As to why I appear zeroed in on the CSS open-quote and close-quote properties - it's internationalization. I was hoping I could comine my snippet with a CSS rule for math {quote: auto; } and then be able to shift the quoting style based on the HTML lang attribute, so that the same formula gets quoted differently when in a document written in French, English or Bulgarian.

the original motivation for ms was exactly to stop such localisation and make it explicit that this was a string literal (as in programming languages) so typesetting and language specific quotes not wanted.

There are of course use cases for having language sensitive quotes within a natural language string in mtext as you show, but I don't think that is related to ms.

dginev commented 1 year ago

a string literal (as in programming languages) so typesetting and language specific quotes not wanted.

Interesting distinction. Is it really that easy? Some examples that come to mind:

  1. a string literal in SQL is single-quoted, as in:

    SELECT * FROM Table WHERE FirstName = 'Deyan'
  2. The usual suspects (e.g. Javascript) use the double quotes as in

    var firstName = "Deyan";
  3. Some recent languages, such as Rust, make a distinction of raw string literals which have larger quoting delimiters, as in:

    let embellished_name = r#"Deyan "Newcomer" Ginev"#;

So - to me - localization considerations could be relevant to both natural and programming languages. Of course, one may want to avoid the question entirely, but isn't that the conceptual domain of <cs> rather than the presentation-near <ms> ?

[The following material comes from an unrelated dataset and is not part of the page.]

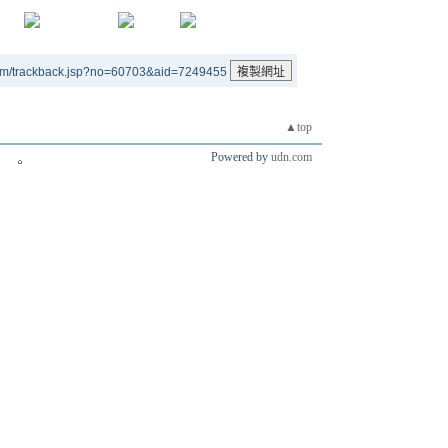
um/trackback.jsp?no=60703&aid=7249455
▲top
Powered by
udn.com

davidcarlisle commented 1 year ago

Some examples that come to mind:

yes sure, all of those can be marked up as ms with suitable lquote and rquote, and all of them require that that quote choice is not subject to the natural language used in the host document.

No markup perfectly catches every nuance, but this is why ms was added.

dginev commented 1 year ago

yes sure, all of those can be marked up as ms with suitable lquote and rquote

Right, if that was supported by the renderer. And actually a simple extension to lquote and rquote could have allowed the open-quote/close-quote values and remained compatible with CSS-based localization.

I was trying to find out if the CSS ::before/::after rules with open-quote/close-quote are good declarative vehicles to substitute that capability through mtext (and gain internationalization for pseudocode literals), and was fishing to see if @fred-wang would consider it reliable to use in browsers moving forward, maybe in the formulation with an extra span.